**Text provided**
Ex-rocketeer ‘as is’ lawyer

Ex-rocketeer ‘as is’ lawyer

Redlands man changed jobs when Norton closed

By Tim Grenda; The Press-Enterprise

Originally Published on August 21, 2000
by The Press-Enterprise (Riverside, CA),
EAST VALLEY Edition, LOCAL Section, Page B01.

August 21, 2000 (SAN BERNARDINO, CA) – It may not take a rocket scientist to be a defense attorney, but Mark Cantrell has been both.

Before becoming a private-practice attorney six years ago, the 48-year-old Redlands resident was a project engineer at TRW Corp., working on classified military missile programs at the former Norton Air Force Base.

When the base was moth-balled in 1993, Cantrell embarked on a second career fighting for people in court.

“Being a criminal defense attorney is a very honorable profession,” Cantrell said. “Other than soldiers and armies, the defense bar is what keeps this country free. We protect the rights all those people fought and died for.”

Cantrell is a staunch supporter of the public’s right to a fair trial. His business card reads: “Mark Cantrell, Purveyor of Due Process, Legal Advice ‘As is’ — No Refunds.”

**The data**
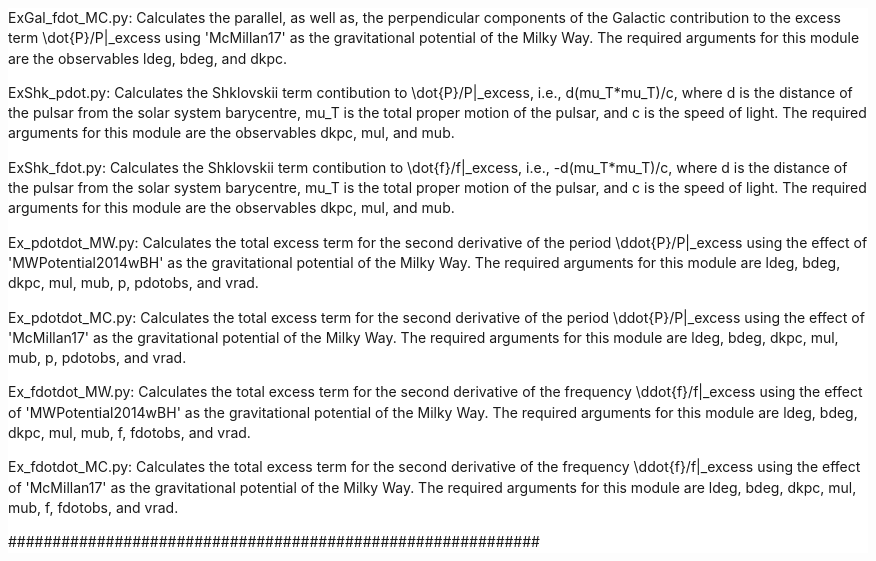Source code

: ExGal_fdot_MC.py: Calculates the parallel, as well as, the perpendicular components of the Galactic contribution to the excess term \dot{P}/P|_excess using 'McMillan17' as the gravitational potential of the Milky Way. The required arguments for this module are the observables ldeg, bdeg, and dkpc.

ExShk_pdot.py: Calculates the Shklovskii term contibution to \dot{P}/P|_excess, i.e., d(mu_T*mu_T)/c, where d is the distance of the pulsar from the solar system barycentre, mu_T is the total proper motion of the pulsar, and c is the speed of light. The required arguments for this module are the observables dkpc, mul, and mub.

ExShk_fdot.py: Calculates the Shklovskii term contibution to \dot{f}/f|_excess, i.e., -d(mu_T*mu_T)/c, where d is the distance of the pulsar from the solar system barycentre, mu_T is the total proper motion of the pulsar, and c is the speed of light. The required arguments for this module are the observables dkpc, mul, and mub.

Ex_pdotdot_MW.py: Calculates the total excess term for the second derivative of the period \ddot{P}/P|_excess using the effect of 'MWPotential2014wBH' as the gravitational potential of the Milky Way. The required arguments for this module are ldeg, bdeg, dkpc, mul, mub, p, pdotobs, and vrad.

Ex_pdotdot_MC.py: Calculates the total excess term for the second derivative of the period \ddot{P}/P|_excess using the effect of 'McMillan17' as the gravitational potential of the Milky Way. The required arguments for this module are ldeg, bdeg, dkpc, mul, mub, p, pdotobs, and vrad.

Ex_fdotdot_MW.py: Calculates the total excess term for the second derivative of the frequency \ddot{f}/f|_excess using the effect of 'MWPotential2014wBH' as the gravitational potential of the Milky Way. The required arguments for this module are ldeg, bdeg, dkpc, mul, mub, f, fdotobs, and vrad.

Ex_fdotdot_MC.py: Calculates the total excess term for the second derivative of the frequency \ddot{f}/f|_excess using the effect of 'McMillan17' as the gravitational potential of the Milky Way. The required arguments for this module are ldeg, bdeg, dkpc, mul, mub, f, fdotobs, and vrad.

############################################################


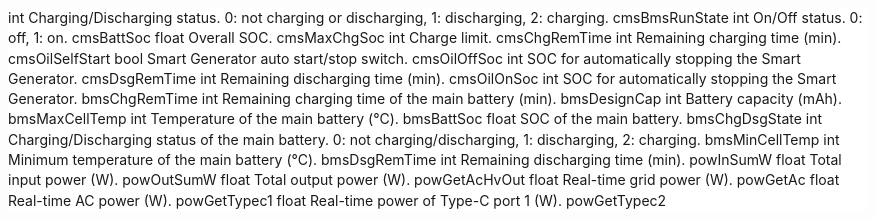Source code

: int
Charging/Discharging status. 0: not charging or discharging, 1: discharging, 2: charging.
cmsBmsRunState
int
On/Off status. 0: off, 1: on.
cmsBattSoc
float
Overall SOC.
cmsMaxChgSoc
int
Charge limit.
cmsChgRemTime
int
Remaining charging time (min).
cmsOilSelfStart
bool
Smart Generator auto start/stop switch.
cmsOilOffSoc
int
SOC for automatically stopping the Smart Generator.
cmsDsgRemTime
int
Remaining discharging time (min).
cmsOilOnSoc
int
SOC for automatically stopping the Smart Generator.
bmsChgRemTime
int
Remaining charging time of the main battery (min).
bmsDesignCap
int
Battery capacity (mAh).
bmsMaxCellTemp
int
Temperature of the main battery (°C).
bmsBattSoc
float
SOC of the main battery.
bmsChgDsgState
int
Charging/Discharging status of the main battery. 0: not charging/discharging, 1: discharging, 2: charging.
bmsMinCellTemp
int
Minimum temperature of the main battery (°C).
bmsDsgRemTime
int
Remaining discharging time (min).
powInSumW
float
Total input power (W).
powOutSumW
float
Total output power (W).
powGetAcHvOut
float
Real-time grid power (W).
powGetAc
float
Real-time AC power (W).
powGetTypec1
float
Real-time power of Type-C port 1 (W).
powGetTypec2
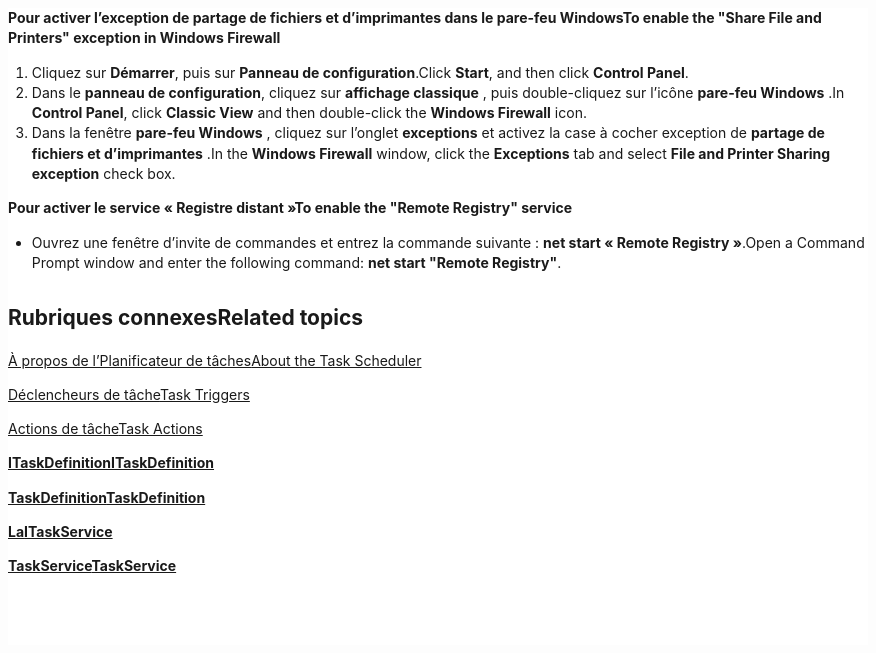 <span data-ttu-id="ff02a-156">**Pour activer l’exception de partage de fichiers et d’imprimantes dans le pare-feu Windows**</span><span class="sxs-lookup"><span data-stu-id="ff02a-156">**To enable the "Share File and Printers" exception in Windows Firewall**</span></span>

1.  <span data-ttu-id="ff02a-157">Cliquez sur **Démarrer**, puis sur **Panneau de configuration**.</span><span class="sxs-lookup"><span data-stu-id="ff02a-157">Click **Start**, and then click **Control Panel**.</span></span>
2.  <span data-ttu-id="ff02a-158">Dans le **panneau de configuration**, cliquez sur **affichage classique** , puis double-cliquez sur l’icône **pare-feu Windows** .</span><span class="sxs-lookup"><span data-stu-id="ff02a-158">In **Control Panel**, click **Classic View** and then double-click the **Windows Firewall** icon.</span></span>
3.  <span data-ttu-id="ff02a-159">Dans la fenêtre **pare-feu Windows** , cliquez sur l’onglet **exceptions** et activez la case à cocher exception de **partage de fichiers et d’imprimantes** .</span><span class="sxs-lookup"><span data-stu-id="ff02a-159">In the **Windows Firewall** window, click the **Exceptions** tab and select **File and Printer Sharing exception** check box.</span></span>

<span data-ttu-id="ff02a-160">**Pour activer le service « Registre distant »**</span><span class="sxs-lookup"><span data-stu-id="ff02a-160">**To enable the "Remote Registry" service**</span></span>

-   <span data-ttu-id="ff02a-161">Ouvrez une fenêtre d’invite de commandes et entrez la commande suivante : **net start « Remote Registry »**.</span><span class="sxs-lookup"><span data-stu-id="ff02a-161">Open a Command Prompt window and enter the following command: **net start "Remote Registry"**.</span></span>

## <a name="related-topics"></a><span data-ttu-id="ff02a-162">Rubriques connexes</span><span class="sxs-lookup"><span data-stu-id="ff02a-162">Related topics</span></span>

<dl> <dt>

[<span data-ttu-id="ff02a-163">À propos de l’Planificateur de tâches</span><span class="sxs-lookup"><span data-stu-id="ff02a-163">About the Task Scheduler</span></span>](about-the-task-scheduler.md)
</dt> <dt>

[<span data-ttu-id="ff02a-164">Déclencheurs de tâche</span><span class="sxs-lookup"><span data-stu-id="ff02a-164">Task Triggers</span></span>](task-triggers.md)
</dt> <dt>

[<span data-ttu-id="ff02a-165">Actions de tâche</span><span class="sxs-lookup"><span data-stu-id="ff02a-165">Task Actions</span></span>](task-actions.md)
</dt> <dt>

[<span data-ttu-id="ff02a-166">**ITaskDefinition**</span><span class="sxs-lookup"><span data-stu-id="ff02a-166">**ITaskDefinition**</span></span>](/windows/desktop/api/taskschd/nn-taskschd-itaskdefinition)
</dt> <dt>

[<span data-ttu-id="ff02a-167">**TaskDefinition**</span><span class="sxs-lookup"><span data-stu-id="ff02a-167">**TaskDefinition**</span></span>](taskdefinition.md)
</dt> <dt>

[<span data-ttu-id="ff02a-168">**La**</span><span class="sxs-lookup"><span data-stu-id="ff02a-168">**ITaskService**</span></span>](/windows/desktop/api/taskschd/nn-taskschd-itaskservice)
</dt> <dt>

[<span data-ttu-id="ff02a-169">**TaskService**</span><span class="sxs-lookup"><span data-stu-id="ff02a-169">**TaskService**</span></span>](taskservice.md)
</dt> </dl>

 

 




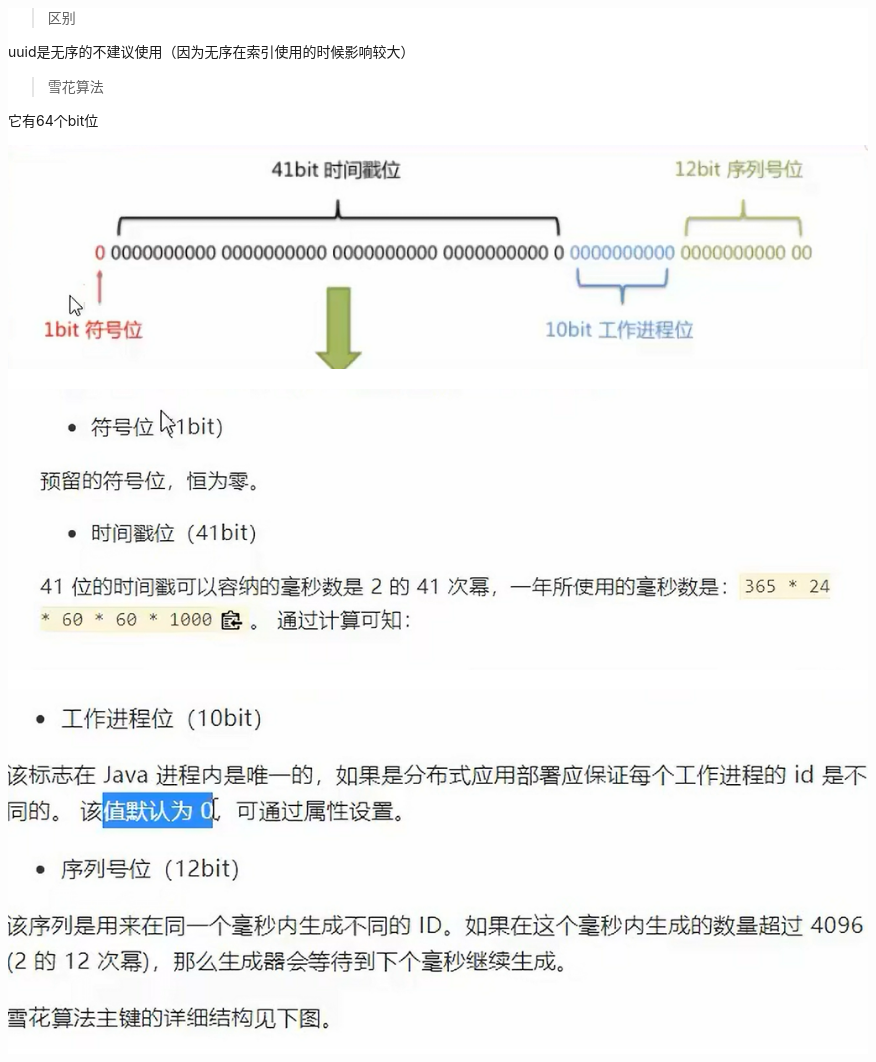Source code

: > 区别

uuid是无序的不建议使用（因为无序在索引使用的时候影响较大）

> 雪花算法

它有64个bit位

![image-20230523090621662](../images/typora-user-images/image-20230523090621662.png)

![image-20230523090655175](../images/typora-user-images/image-20230523090655175.png)

![image-20230523090812372](../images/typora-user-images/image-20230523090812372.png)
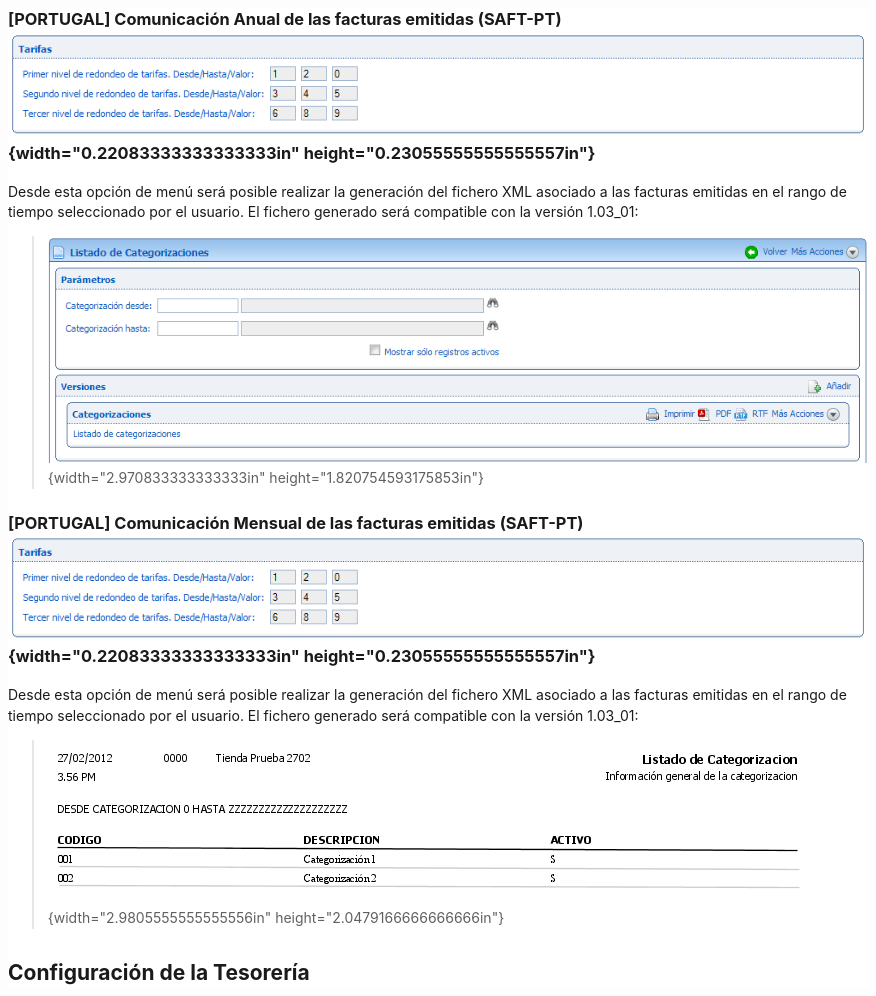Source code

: ### \[PORTUGAL\] Comunicación Anual de las facturas emitidas (SAFT-PT) ![](media/image13.png){width="0.22083333333333333in" height="0.23055555555555557in"}

Desde esta opción de menú será posible realizar la generación del
fichero XML asociado a las facturas emitidas en el rango de tiempo
seleccionado por el usuario. El fichero generado será compatible con la
versión 1.03\_01:

> ![](media/image121.png){width="2.970833333333333in"
> height="1.820754593175853in"}

### \[PORTUGAL\] Comunicación Mensual de las facturas emitidas (SAFT-PT) ![](media/image13.png){width="0.22083333333333333in" height="0.23055555555555557in"}

Desde esta opción de menú será posible realizar la generación del
fichero XML asociado a las facturas emitidas en el rango de tiempo
seleccionado por el usuario. El fichero generado será compatible con la
versión 1.03\_01:

> ![](media/image122.png){width="2.9805555555555556in"
> height="2.0479166666666666in"}

Configuración de la Tesorería
-----------------------------
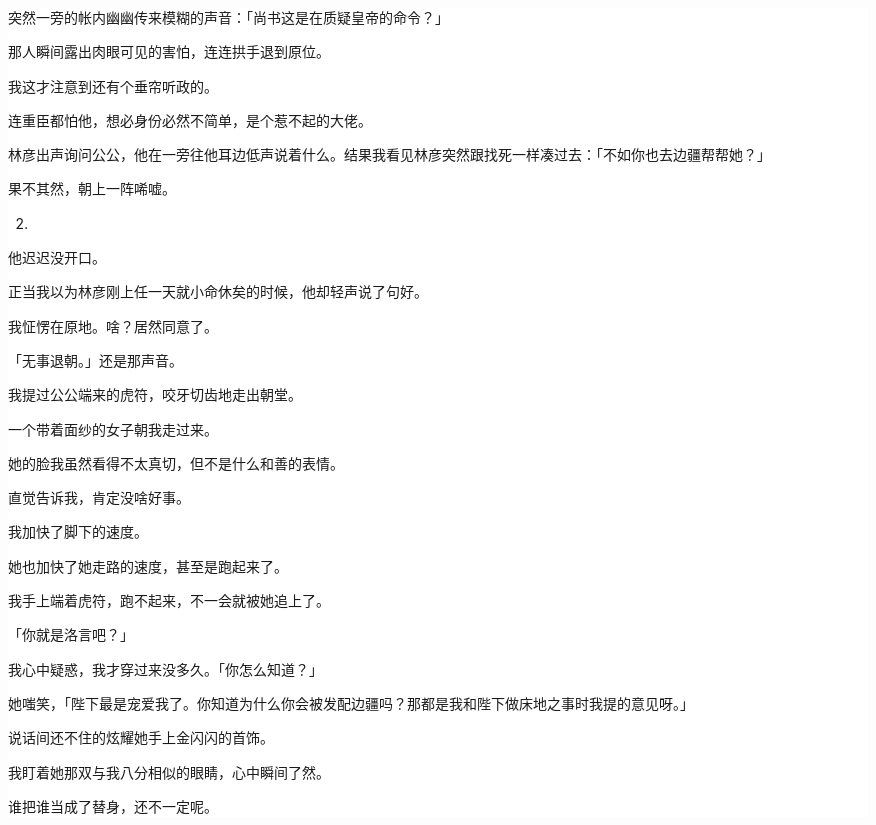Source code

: 
突然一旁的帐内幽幽传来模糊的声音：「尚书这是在质疑皇帝的命令？」


那人瞬间露出肉眼可见的害怕，连连拱手退到原位。


我这才注意到还有个垂帘听政的。


连重臣都怕他，想必身份必然不简单，是个惹不起的大佬。


林彦出声询问公公，他在一旁往他耳边低声说着什么。结果我看见林彦突然跟找死一样凑过去：「不如你也去边疆帮帮她？」


果不其然，朝上一阵唏嘘。


2.


他迟迟没开口。


正当我以为林彦刚上任一天就小命休矣的时候，他却轻声说了句好。


我怔愣在原地。啥？居然同意了。


「无事退朝。」还是那声音。


我提过公公端来的虎符，咬牙切齿地走出朝堂。


一个带着面纱的女子朝我走过来。


她的脸我虽然看得不太真切，但不是什么和善的表情。


直觉告诉我，肯定没啥好事。


我加快了脚下的速度。


她也加快了她走路的速度，甚至是跑起来了。


我手上端着虎符，跑不起来，不一会就被她追上了。


「你就是洛言吧？」


我心中疑惑，我才穿过来没多久。「你怎么知道？」


她嗤笑，「陛下最是宠爱我了。你知道为什么你会被发配边疆吗？那都是我和陛下做床地之事时我提的意见呀。」


说话间还不住的炫耀她手上金闪闪的首饰。


我盯着她那双与我八分相似的眼睛，心中瞬间了然。


谁把谁当成了替身，还不一定呢。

**List of tasks**
[1] Answer these questions from the article about Mark Cantrell:
(a) Which company employed Cantrell as a project engineer?
(b) In what year was the base moth-balled?
(c) What title does Cantrell's business card give him?
[2] Report every line of the listing that contains the string "discharging". Matching is case-sensitive.

**Responses to the exercise**
[1]
(a) TRW Corp.
(b) 1993
(c) Purveyor of Due Process

[2]
Charging/Discharging status. 0: not charging or discharging, 1: discharging, 2: charging.
Remaining discharging time (min).
Charging/Discharging status of the main battery. 0: not charging/discharging, 1: discharging, 2: charging.
Remaining discharging time (min).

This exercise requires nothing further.